SELECTED EXCERPT:
[Start of section]

# Permit pulling for 3rd party work



## SC electrical (Jul 25, 2012)

Had someone ask me if I could pull an electrical permit fon a remodel job that was done completely behind the scenes. Remodel is complete. Person cannot for some reason get a meter put in by the utility company without city inspection. Can't get city inspection without permit. Can't get permit without licensed electrician. Can't get licensed electrician.......basically screwed. I want to be able to offer a solution but the only one I can come up with is to rewire everything. 3 decker apt building. Like I said....kinda screwed. 

Any input would good to hear out. I don't want anything to do with it, but i like to be able to offer advice just for local business purposes


----------



## Celtic (Nov 19, 2007)

A blank check is a good starting point.


----------



## rnr electric (Jan 29, 2010)

SC electrical said:


> Had someone ask me if I could pull an electrical permit fon a remodel job that was done completely behind the scenes. Remodel is complete. Person cannot for some reason get a meter put in by the utility company without city inspection. Can't get city inspection without permit. Can't get permit without licensed electrician. Can't get licensed electrician.......basically screwed. I want to be able to offer a solution but the only one I can come up with is to rewire everything. 3 decker apt building. Like I said....kinda screwed.
> 
> Any input would good to hear out. I don't want anything to do with it, but i like to be able to offer advice just for local business purposes


Good to the system actually works from time to time... If you don't want anything to do with it, and are not willing to put your name (or your crews name) on it, walk away. I think that is AWESOME advice for local business purposes,


----------



## mdfriday (May 14, 2007)

I would not just get a permit....maybe some inspection is in order. Make sure you charge like a consultant, not an electrician. Make sure you document your findings.

Get paid a good amount before you start.


----------



## 007 (May 4, 2009)

what kind of inspection can be required at this point?


----------



## HARRY304E (Sep 15, 2010)

SC electrical said:


> Had someone ask me if I could pull an electrical permit fon a remodel job that was done completely behind the scenes. Remodel is complete. Person cannot for some reason get a meter put in by the utility company without city inspection. Can't get city inspection without permit. Can't get permit without licensed electrician. Can't get licensed electrician.......basically screwed. I want to be able to offer a solution but the only one I can come up with is to rewire everything. 3 decker apt building. Like I said....kinda screwed.

[End of section]

GIVEN INFORMATION:

[Start of section]

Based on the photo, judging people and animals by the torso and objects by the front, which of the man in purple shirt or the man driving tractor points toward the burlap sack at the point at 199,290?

[End of section]

YOUR TASKS:
A. List the names of all posters in the permit thread, in the order their posts appear.
B. From the permit thread, set down word for word the passage that opens with the words containing "Good to the" and closes with "document your findings.".
Work only from the permit thread.

RESPONSES TO THE EXERCISE:
A. SC electrical, Celtic, rnr electric, mdfriday, 007, HARRY304E

B.
Good to the system actually works from time to time... If you don't want anything to do with it, and are not willing to put your name (or your crews name) on it, walk away. I think that is AWESOME advice for local business purposes,


----------



## mdfriday (May 14, 2007)

I would not just get a permit....maybe some inspection is in order. Make sure you charge like a consultant, not an electrician. Make sure you document your findings.